# Anomaly Detection: The Local Outlier Factor (LOF) Model

## Introductory Remarks

Anomalies are data points that are different from other observations in some way, typically measured against a model fit to the data. On the contrary with the ordinary descriptive statistics, we are interested here to found where these anomalous data points exist and not exclude them as outliers.

We assume the anomaly detection task is unsupervised, i.e. we don’t have training data with points labeled as anomalous. Each data point passed to an anomaly detection model is given a score indicating how different the point is relative to the rest of the dataset. The calculation of this score varies between models, but a higher score always indicates a point is more anomalous. Often a threshold is chosen to make a final classification of each point as typical or anomalous; this post-processing step is left to the user.

The **GraphLab Create (GLC) Anomaly Detection toolkit** currently includes three models for two different data contexts: 

* **Local Outlier Factor**, for detecting outliers in multivariate data that are assumed to be independently and identically distributed,
* **Moving Z-score**, for scoring outliers in a univariate, sequential dataset, typically a time series, and
* **Bayesian Changepoints** for identifying changes in the mean or variance of a sequential series.

_Dataset section_
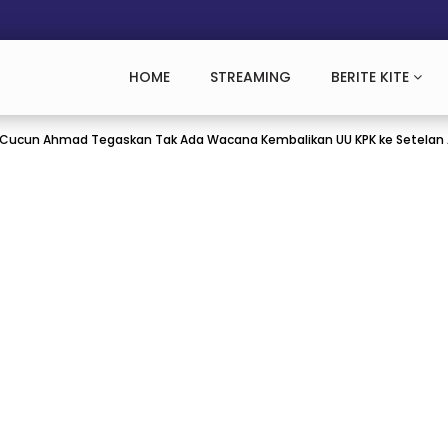
HOME
STREAMING
BERITE KITE
 Cucun Ahmad Tegaskan Tak Ada Wacana Kembalikan UU KPK ke Setelan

_Task requirements_
a: Name every model that the anomaly detection page says the GraphLab Create Anomaly Detection toolkit currently includes.
b: On the anomaly detection page, what does a higher anomaly score always indicate about a data point?
c: Carry on the anomaly detection page from its last sentence, in the same technical voice.
The listing comes from a source separate from the anomaly detection page.

_Responses to the exercise_
a: Local Outlier Factor, Moving Z-score, Bayesian Changepoints

b: A higher score always indicates that the point is more anomalous.

c:
In this short note, we demonstrate how the **GLC Local Outlier Factor** Model can be used to *reveal anomalies* in a *multivariate data set*. We will use the customer data from a recent [**AirBnB New User Bookings competition**](https://www.kaggle.com/c/airbnb-recruiting-new-user-bookings) on Kaggle. More specifically, we have downloaded a copy of the file **`train_users_2.csv`** in our working directory. Each row in this dataset describes one of 213,451 AirBnB users; there is a mix of basic features, such as **`gender`**, **`age`**, and **`preferred language`**, as well as the **user's "technology profile"**, including the **browser type**, **device type**, and **his/her sign-up method**.

## Libraries and Necessary Data Transformation

First, we fire up **GraphLab Create**, all the other necessary libraries for our study, and load the **`train_users_2.csv`** file in a **SFrame**.

In [1]:
import graphlab as gl

In [2]:
customer_data = gl.SFrame.read_csv('./train_users_2.csv')

2016-05-25 23:07:44,869 [INFO] graphlab.cython.cy_server, 176: GraphLab Create v1.9 started. Logging: /tmp/graphlab_server_1464206862.log


This non-commercial license of GraphLab Create is assigned to tgrammat@gmail.com and will expire on September 21, 2016. For commercial licensing options, visit https://dato.com/buy/.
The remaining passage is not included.